À la différence d’Aristote ou de Linné, il ne distingue que quatre saveurs : doux, sucré, acide et acerbe. De même, il n’utilise la notion de « goût » qu’en relation avec la sapidité des aliments, alors que Montesquieu l’élargit à tout un éventail culturel. Comment l’appétit se manifeste-t-il ? Il « s’annonce, écrit Brillat-Savarin dans la quatrième Méditation, par un peu de langueur dans l’estomac, et une légère sensation de fatigue. [...] Cependant, l’appareil nutritif s’émeut tout entier : l’estomac devient sensible ; les sucs gastriques s’exaltent ; les gaz intérieurs se déplacent avec bruit ; la bouche se remplit de sucs ; et toutes les puissances digestives sont sous les armes, comme des soldats qui n’attendent que le commandement pour agir. Encore quelques moments, on aura des mouvements spasmodiques, on baillera, on souffrira, on aura faim. »
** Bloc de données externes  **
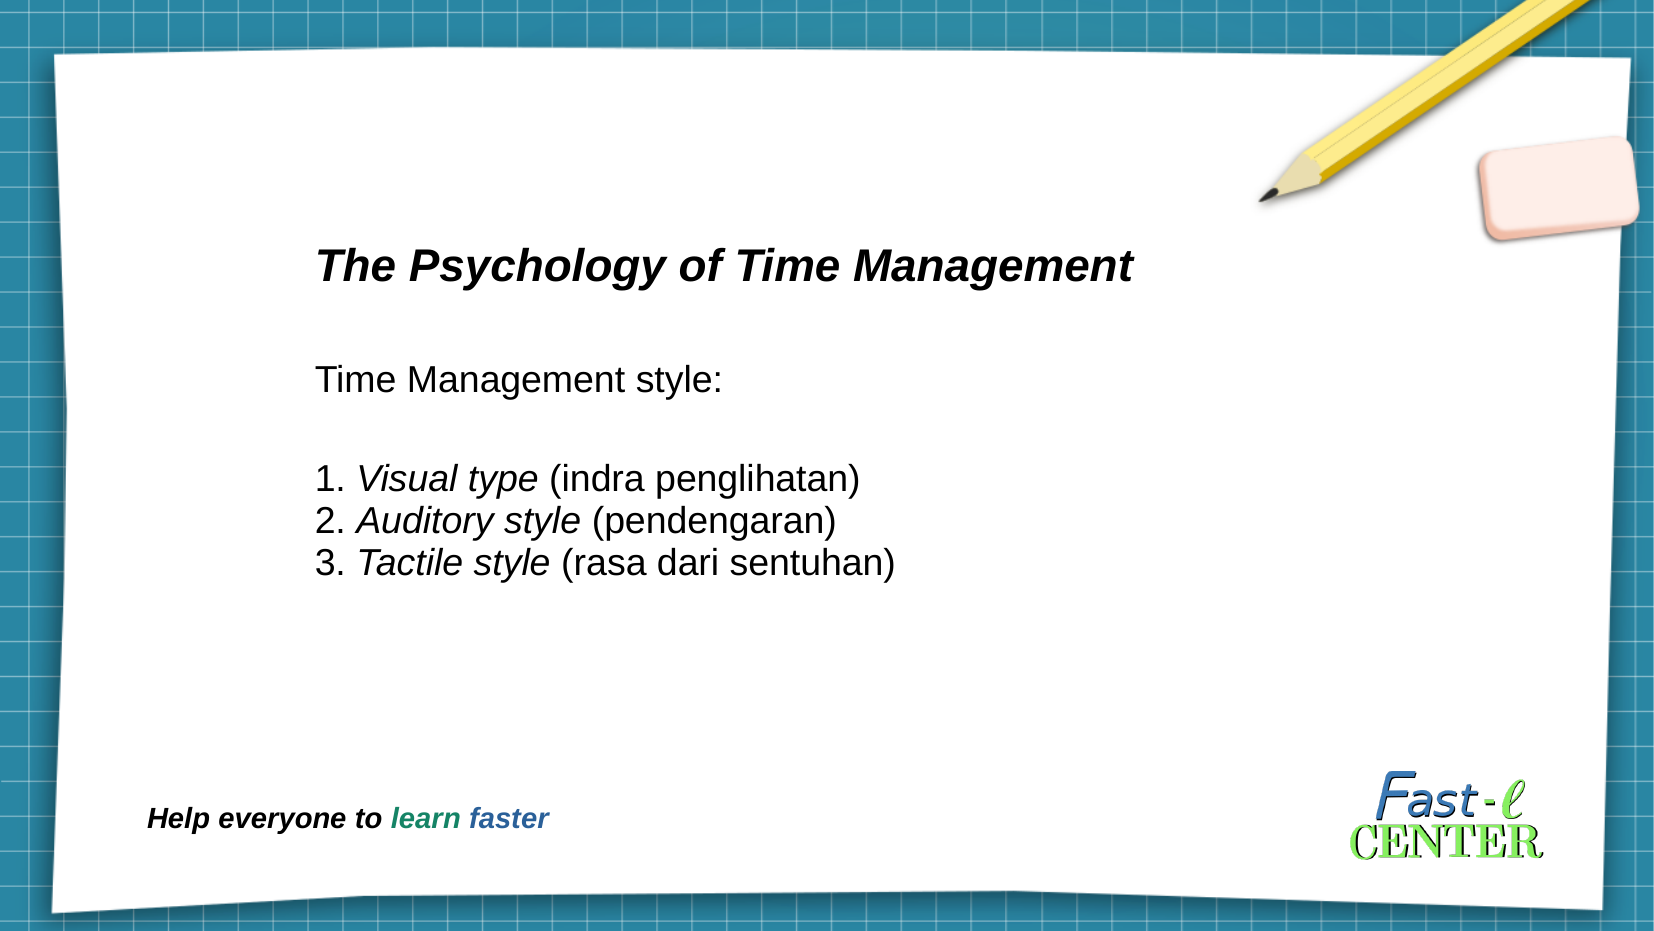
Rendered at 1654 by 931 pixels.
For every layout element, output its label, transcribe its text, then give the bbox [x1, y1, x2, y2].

text_box Help everyone to learn faster [132, 791, 658, 839]
text_box 1. Visual type (indra penglihatan) 2. Auditory style (pendengaran) 3. Tactile style (rasa dari sentuhan) [300, 450, 1201, 633]
picture [0, 0, 1654, 931]
text_box The Psychology of Time Management [300, 232, 1163, 351]
text_box Time Management style: [300, 351, 1051, 413]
Brillat-Savarin encourage la gourmandise, conseille de ne pas trop manger, de siroter son vin, etc. Il associe à chaque plat un vin particulier et tous les vins ont leur place sur sa table. Après son décès, l’inventaire de sa cave, révèle des Clos-Vougeot, du Madère, des Bordeaux, de l'Hermitage, du Champagne, du Muscat, du Pouilly, du Condrieux Sellery, du Grave… Il sert le madère avec un potage, du Bourgogne avec un faisan farci à la Sainte-Alliance, une bouteille de Clos-Vougeot avec l’aile de perdrix en suprême, un vin d’Orléans avec un gigot à l’eau et du rognon de Pontoise. Le repas est suivi par la dégustation d’eaux-de-vie ou de liqueurs digestives. Il raffole du punch qui vient des Antilles et dont l’appellation viendrait de l’hindi panch (qui signifie « cinq »), correspondant au nombre des ingrédients qu’il nécessite.
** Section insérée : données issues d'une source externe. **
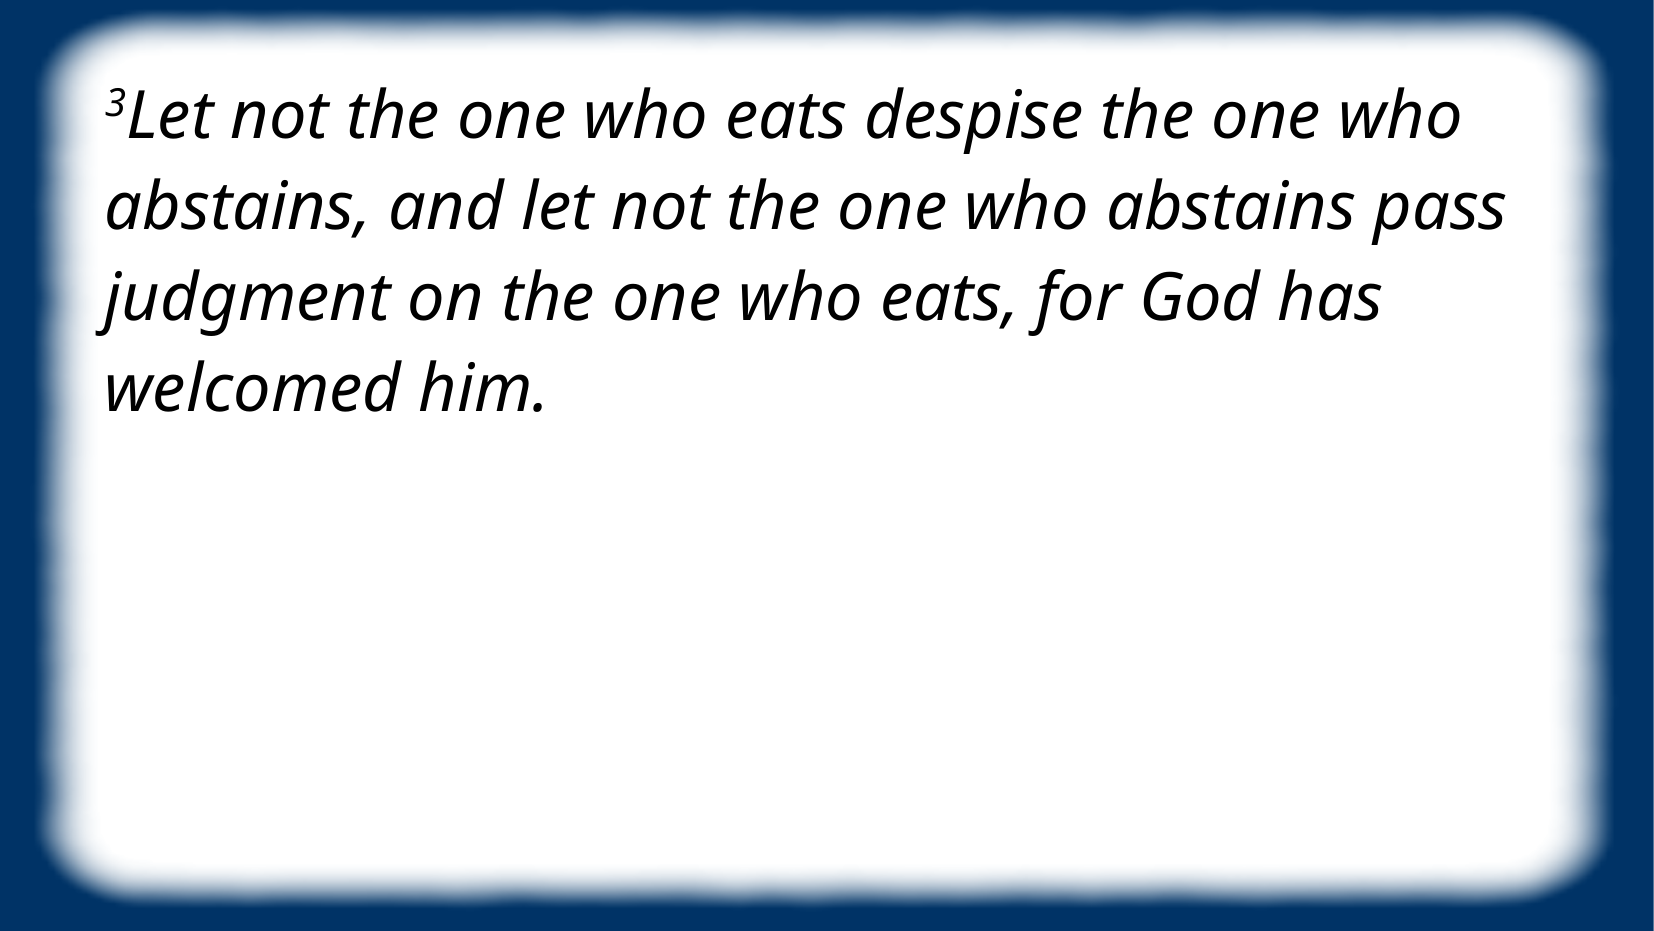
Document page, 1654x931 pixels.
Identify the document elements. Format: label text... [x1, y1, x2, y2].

text_box 3Let not the one who eats despise the one who abstains, and let not the one who abstains pass judgment on the one who eats, for God has welcomed him. [90, 60, 1546, 430]
picture [0, 0, 1654, 931]
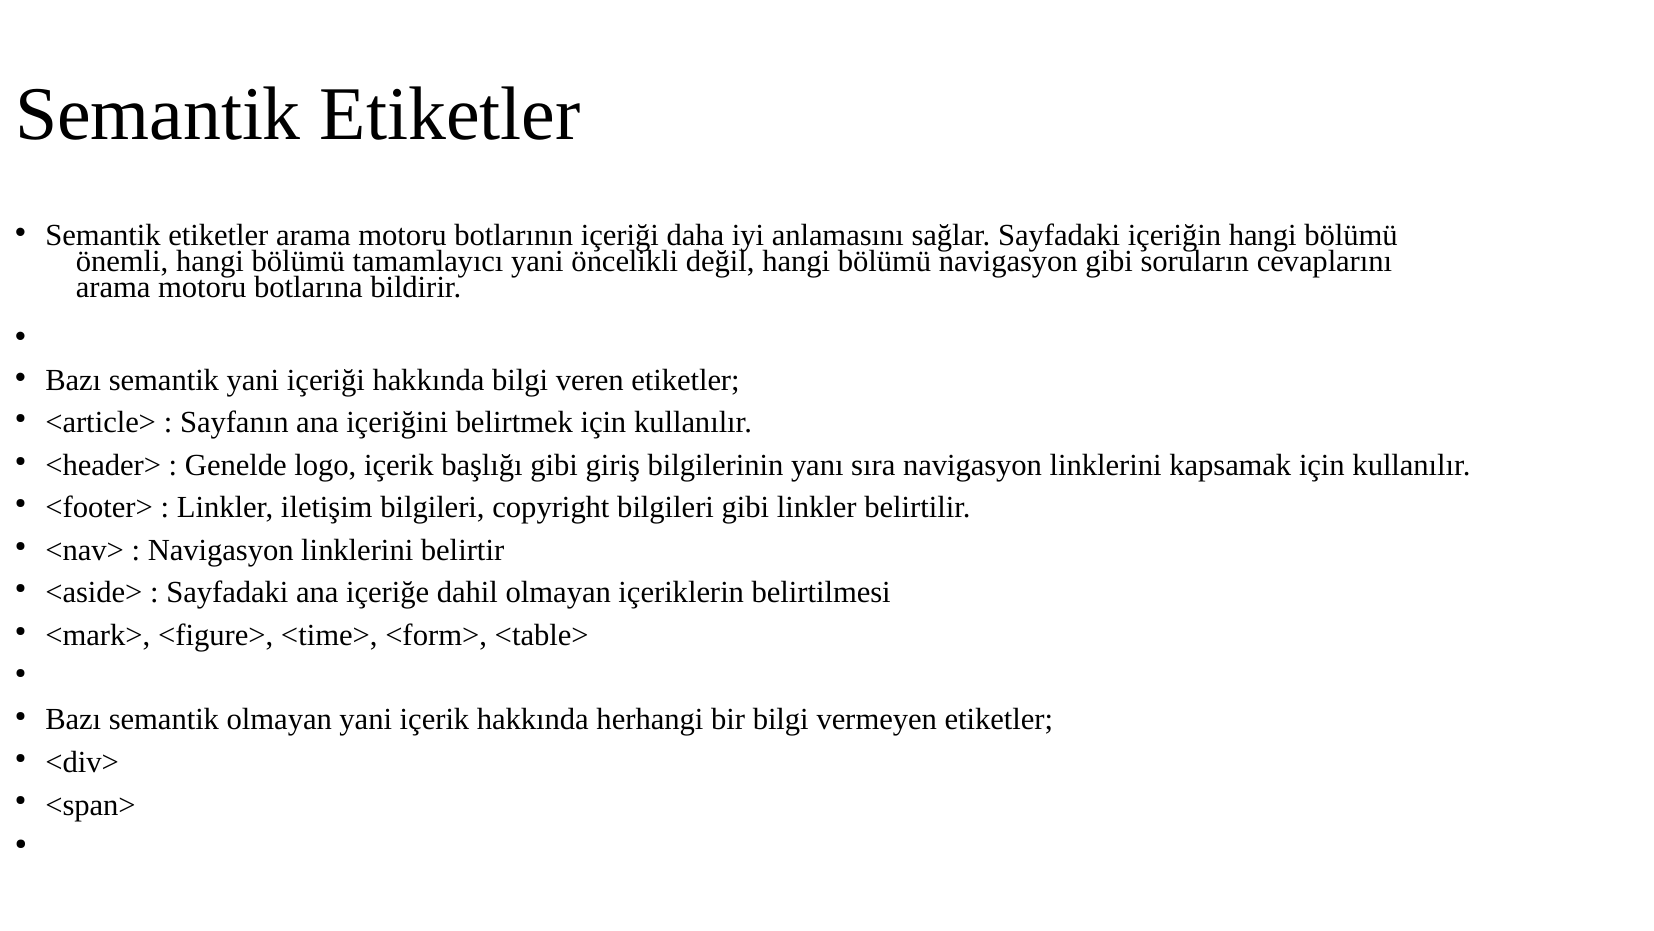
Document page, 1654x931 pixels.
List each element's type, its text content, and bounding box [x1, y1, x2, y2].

title Semantik Etiketler [0, 36, 1489, 193]
list Semantik etiketler arama motoru botlarının içeriği daha iyi anlamasını sağlar. Sayfadaki içeriğin hangi bölümü önemli, hangi bölümü tamamlayıcı yani öncelikli değil, hangi bölümü navigasyon gibi soruların cevaplarını arama motoru botlarına bildirir. Bazı semantik yani içeriği hakkında bilgi veren etiketler; <article> : Sayfanın ana içeriğini belirtmek için kullanılır. <header> : Genelde logo, içerik başlığı gibi giriş bilgilerinin yanı sıra navigasyon linklerini kapsamak için kullanılır. <footer> : Linkler, iletişim bilgileri, copyright bilgileri gibi linkler belirtilir. <nav> : Navigasyon linklerini belirtir <aside> : Sayfadaki ana içeriğe dahil olmayan içeriklerin belirtilmesi <mark>, <figure>, <time>, <form>, <table> Bazı semantik olmayan yani içerik hakkında herhangi bir bilgi vermeyen etiketler; <div> <span> [0, 217, 1489, 857]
Comment ne pas sympathiser avec un tel homme ? L’hommage que lui rend Jean-Robert Pitte est tout à fait mérité, d’autant qu’il jalonne sa biographie de recettes particulièrement appétissantes : salmis de bécasses de Dom Crochon, ombre-chevalier du lac du Bourget à l’ancienne, filet de bœuf clouté de truffes noires à Vieu, gâteau de foies blonds de poulardes de Bresse, cailles truffées à la moelle et au basilic, œufs brouillés dans le jus de gigot…
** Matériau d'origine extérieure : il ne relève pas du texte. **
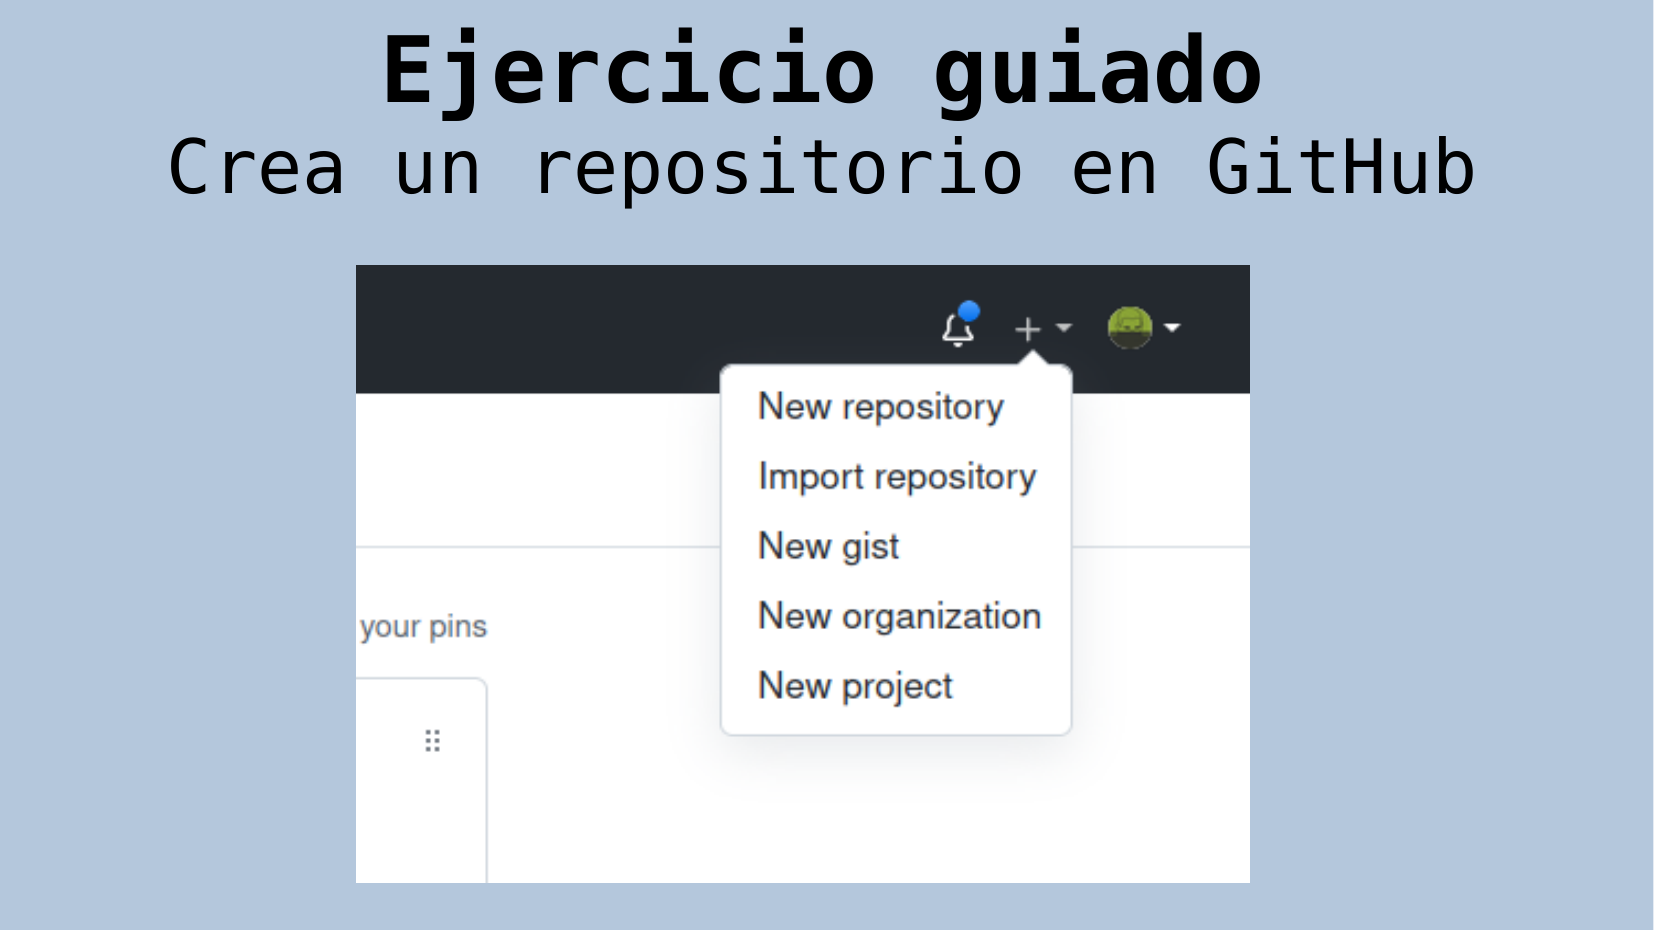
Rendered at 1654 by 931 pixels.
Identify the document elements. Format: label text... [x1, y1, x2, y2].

Brillat-Savarin introduit dans la langue française le mot « convivialité » tiré de l'anglais conviviality, ce qui ne retient pas l’attention de son biographe. Pourtant la convivialité, distincte de la commensalité, est une attitude de plus en plus revendiquée, à la suite de l’essai d’Ivan Illich et de son analyse de ce quelque chose qui assure à chacun son autonomie tout en assurant la qualité du partage. On ne mange pas seul mais à plusieurs : le partage qui l’emporte sur les calories ! C’est peut-être là que se tient la transcendance.